* _What to work on_: In the copy, include no images. Reproduce the entries exactly.

* _Dataset excerpts_:
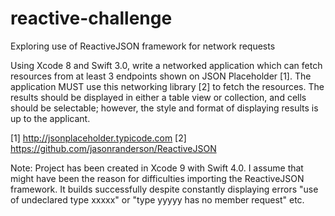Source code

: # reactive-challenge
Exploring use of ReactiveJSON framework for network requests

Using Xcode 8 and Swift 3.0, write a networked application which can fetch resources from at least 3 endpoints shown on JSON Placeholder [1]. The application MUST use this networking library [2] to fetch the resources. The results should be displayed in either a table view or collection, and cells should be selectable; however, the style and format of displaying results is up to the applicant.
 
[1] http://jsonplaceholder.typicode.com 
[2] https://github.com/jasonranderson/ReactiveJSON

Note:
Project has been created in Xcode 9 with Swift 4.0. I assume that might have been the reason for difficulties importing the ReactiveJSON framework. It builds successfully despite constantly displaying errors "use of undeclared type xxxxx" or "type yyyyy has no member request" etc.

* _Exercise result_:
Source code

: # reactive-challenge
Exploring use of ReactiveJSON framework for network requests

Using Xcode 8 and Swift 3.0, write a networked application which can fetch resources from at least 3 endpoints shown on JSON Placeholder [1]. The application MUST use this networking library [2] to fetch the resources. The results should be displayed in either a table view or collection, and cells should be selectable; however, the style and format of displaying results is up to the applicant.
 
[1] http://jsonplaceholder.typicode.com 
[2] https://github.com/jasonranderson/ReactiveJSON

Note:
Project has been created in Xcode 9 with Swift 4.0. I assume that might have been the reason for difficulties importing the ReactiveJSON framework. It builds successfully despite constantly displaying errors "use of undeclared type xxxxx" or "type yyyyy has no member request" etc.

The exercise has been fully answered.